**Extracted text**:
⟨
[INTERESTING] MAKE PILES OF EQUAL HEIGHT

Given N piles of coins and the number of coins in each pile, your job is to make all piles have same number of coins. You can add or remove one single coin from a pile at a time. Removing or adding a coin affects only a single pile. Also adding a coin to a pile costs c1 and removing a coin from a pile costs c2. What is the minimum cost to make the coins in all the piles equal assuming you have infinite number of coins which you can use to add on any pile ?

Note: A Coin can be removed from a pile only when the pile has at least one coin.

for eg.

n = 3 
coins in each pile = [1,5,10]
c1 = 1, c2 = 1;
ans = 9

How will you solve this problem ?

Can u please link the problem :slight_smile:

do u have a link???
⟩
**Study material**:
⟨
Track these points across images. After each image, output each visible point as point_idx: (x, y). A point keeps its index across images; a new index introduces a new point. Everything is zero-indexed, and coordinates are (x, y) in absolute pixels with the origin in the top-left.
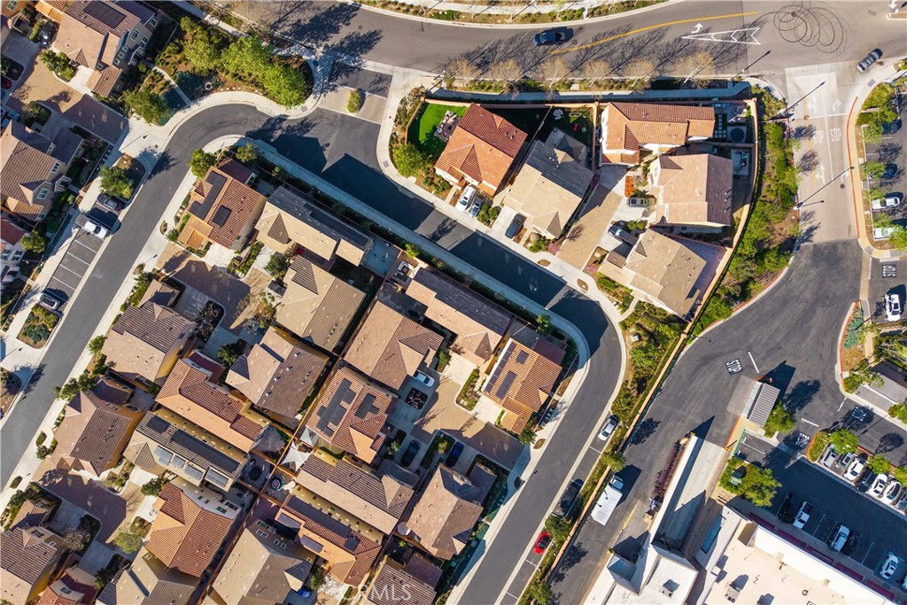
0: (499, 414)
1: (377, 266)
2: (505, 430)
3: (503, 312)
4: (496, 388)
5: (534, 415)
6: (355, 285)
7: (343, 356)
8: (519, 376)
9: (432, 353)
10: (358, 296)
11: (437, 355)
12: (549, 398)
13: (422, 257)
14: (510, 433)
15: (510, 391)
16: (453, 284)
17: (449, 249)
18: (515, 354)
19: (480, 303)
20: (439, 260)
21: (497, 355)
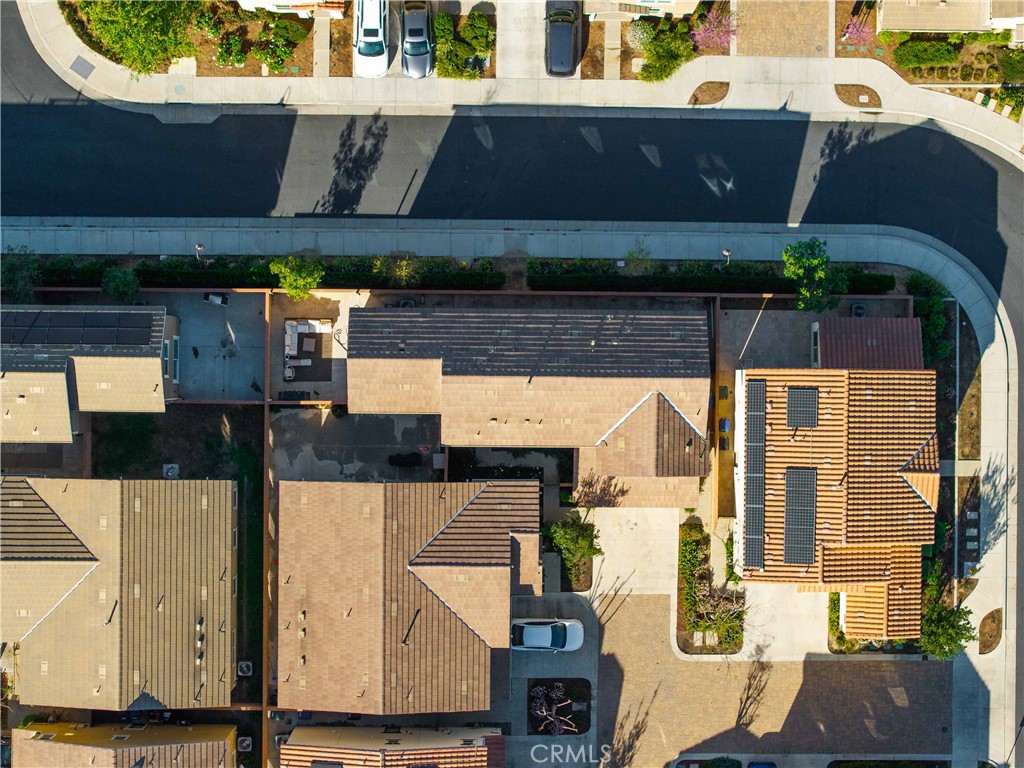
⟩
**Required actions**:
- A) Reproduce the passage of the coin piles thread between "Given N piles" and "least one coin.", inclusive.
- B) Continue the thread on equalizing coin piles from its final post onward.

**Outputs in order**:
- A)
Given N piles of coins and the number of coins in each pile, your job is to make all piles have same number of coins. You can add or remove one single coin from a pile at a time. Removing or adding a coin affects only a single pile. Also adding a coin to a pile costs c1 and removing a coin from a pile costs c2. What is the minimum cost to make the coins in all the piles equal assuming you have infinite number of coins which you can use to add on any pile ?

Note: A Coin can be removed from a pile only when the pile has at least one coin.

- B)
Sorry, I don’t have the link, we can discuss the logic which is more important.

I think ternary search may be applied on this problem

This seems to be binary search question.
Final pile size will lie between min and max number of coins in all the piles.

  1. consider mid as final size of all piles.
  2. calculate the cost of insertion and deletion
  3. based on costOfInsertion and costOfDeletion reduce the search space.
  4. for each pass calculate the min total cost

time complexity: O(nlog n)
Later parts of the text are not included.